Given request 1 >> In the forum post about the new dental assistant, why would the poster have wanted the police informed? Answer in one to three sentences.
Given request 2 >> Reproduce the stretch of the forum post about the new dental assistant from "Today I heard" through "allowed to drive.".

Document extract >>
===============

# One of those OMG stories!



## Rhys (Jan 29, 2008)

Today I heard a very entertaining story (first hand). A new assistant was hired in a local dentist's office. She turned up to the interview and seemed nervous but the dentist thought she'd be fine. Anyway, after promising to turn up on Monday and not coming but giving as an excuse that she went on a church retreat she finally turned up today. She came in, weaving and wobbling and slurring her speech. Then alcohol was smelt on her breath and finally she admitted to having had Xanex as well. Needless to say she was fired on the spot. Apparently she'd managed to take up two parking places and had almost hit other staff members cars in the car park. I would have been very keen on letting the police know that she was driving under the influence too; as a matter of public safety she should not have been allowed to drive.

This is truly an OMG story - I mean - can you believe anybody starting a new job would do that?????

===============

Raw data >>

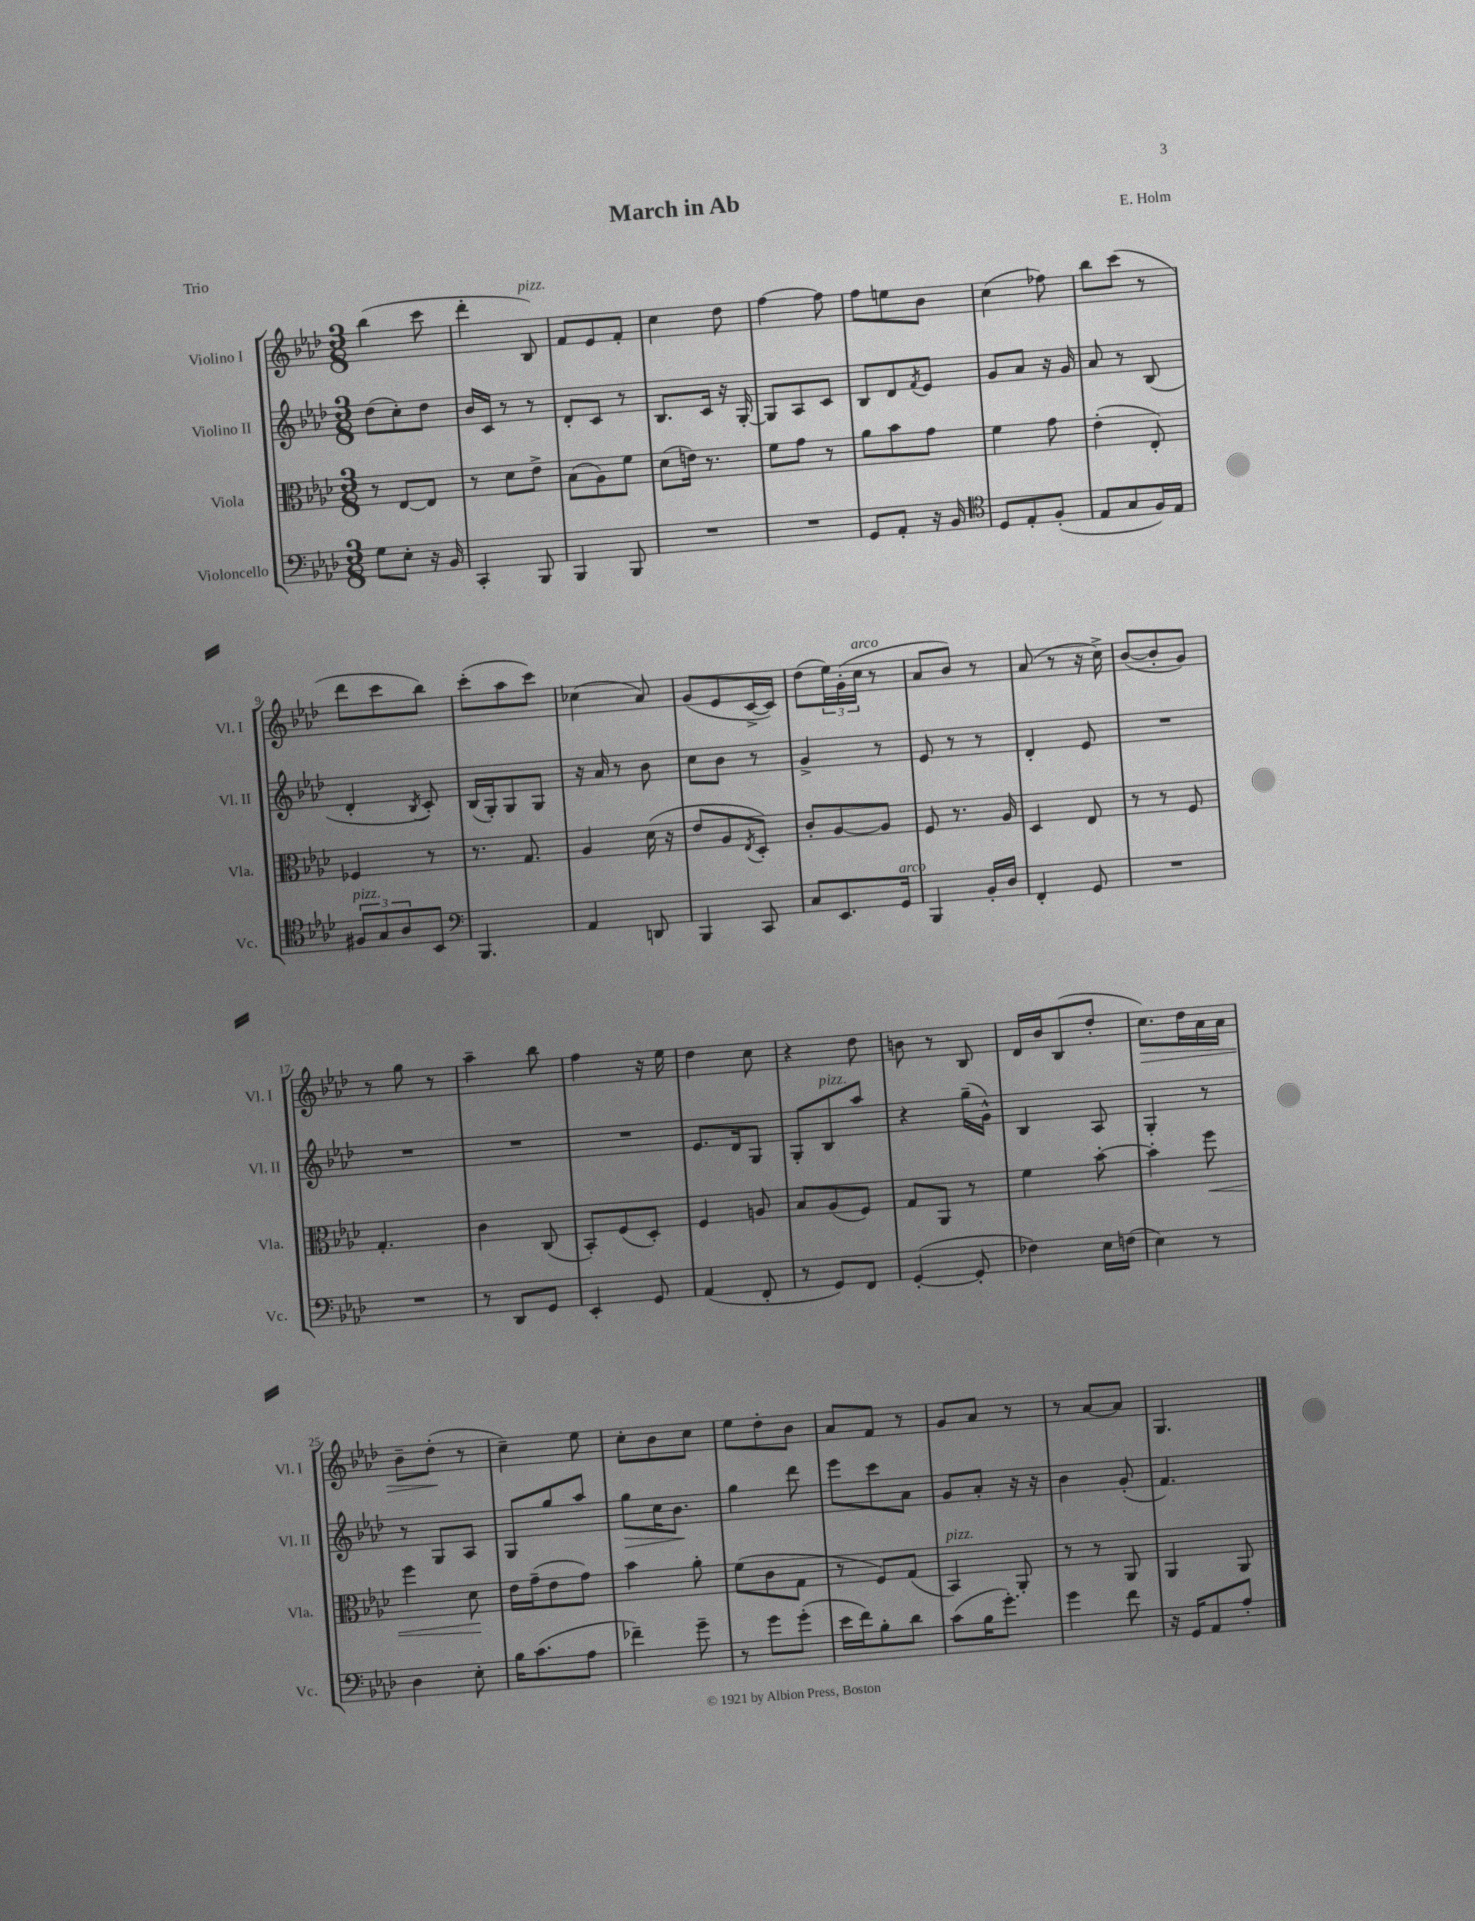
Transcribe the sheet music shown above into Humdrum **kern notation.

===============

Written response 1 >> The poster would have wanted the police told that she had been driving under the influence. As a matter of public safety, she should not have been allowed to drive.

Written response 2 >>
Today I heard a very entertaining story (first hand). A new assistant was hired in a local dentist's office. She turned up to the interview and seemed nervous but the dentist thought she'd be fine. Anyway, after promising to turn up on Monday and not coming but giving as an excuse that she went on a church retreat she finally turned up today. She came in, weaving and wobbling and slurring her speech. Then alcohol was smelt on her breath and finally she admitted to having had Xanex as well. Needless to say she was fired on the spot. Apparently she'd managed to take up two parking places and had almost hit other staff members cars in the car park. I would have been very keen on letting the police know that she was driving under the influence too; as a matter of public safety she should not have been allowed to drive.